Você já saiu de casa e, no meio do caminho, bateu aquele gelo no coração: “Será que eu tranquei a porta?”. Ou pior, já teve que carregar um molho de chaves pesado e barulhento só para ir à padaria? A fechadura eletrônica não é apenas um acessório de “filme de ficção científica”, ela é a primeira linha de liberdade da sua casa inteligente. Neste post, vamos descobrir se ela realmente traz segurança ou se é apenas mais um gadget para impressionar as visitas.https://amzn.to/4bnwAXL
O fim do “Cadê minha chave?”
A maior vantagem da fechadura eletrônica é a conveniência. Existem vários modelos no mercado, mas os principais funcionam de três formas:
1. Senha Numérica: Você digita um código e entra. Simples assim.
2. Biometria (Digital): Onde o seu dedo é a chave. É a mais rápida e segura.
3. Tags ou Cartões: Basta aproximar o chaveiro da fechadura.
Mas e se acabar a pilha? Vou ficar para fora?
Essa é a maior dúvida de quem está começando na automação. A resposta é: Não!
As fechaduras avisam com semanas de antecedência quando a bateria está fraca. E se mesmo assim você esquecer de trocar, elas possuem uma entrada para bateria de emergência (9V) ou uma chave física escondida para esses casos. Você nunca fica na mão.
Funções que você vai amar:
• Senha de Visitante: Vai receber alguém ou tem um prestador de serviço? Você cria uma senha que só funciona por algumas horas e depois expira.
• Trancamento Automático: Bateu a porta, ela tranca sozinha. Nunca mais volte para conferir o trinco.
• Alarme Anti-Intrusão: Se alguém tentar forçar a fechadura ou errar a senha várias vezes, um alarme sonoro dispara.
Qual modelo escolher?
Se você busca o melhor custo-benefício, a Intelbras FR 101 é a campeã para quem quer começar com senhas. Se você prefere o luxo de abrir com a digital, os modelos da Yale ou da Pado são referências mundiais em durabilidade.

--- Objetivo do exercício ---
De acordo com o texto sobre fechaduras eletrônicas, qual bateria de emergência pode ser usada quando a pilha da fechadura acaba? Este material é independente do texto sobre fechaduras eletrônicas.

--- Material reunido ---
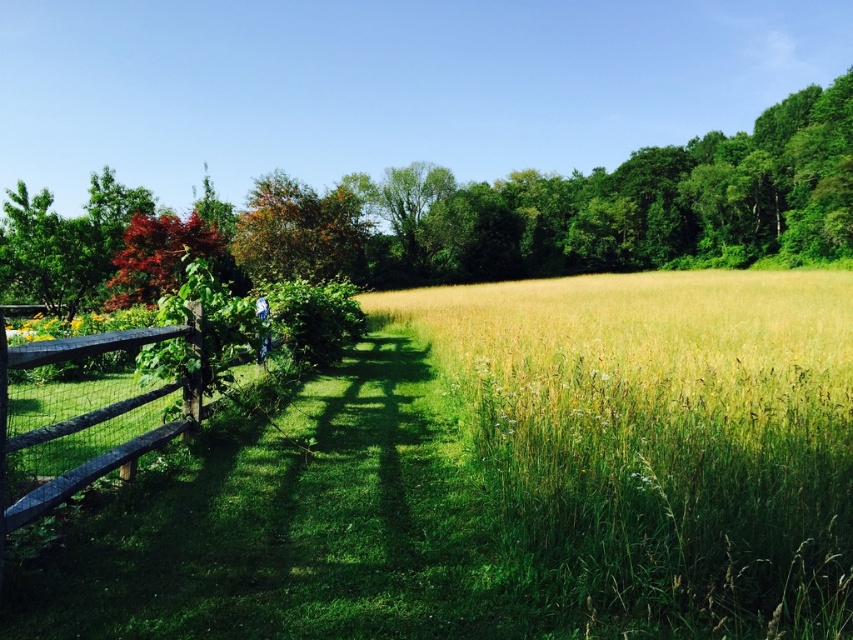
You are standing in the rural scene and notice the green leafy tree at upper left and the shiny red maple leaf at upper left. Which object would block your view more if you were looking towards them from the pathway?

The green leafy tree at upper left would block your view more because it has a larger size compared to the shiny red maple leaf at upper left.

You are standing in the rural scene and want to take a photo of the green leafy tree at upper left. If your camera can focus on objects up to 20 meters away, will you be able to capture a clear photo of the tree?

--- Solução da questão ---
Uma bateria de 9V.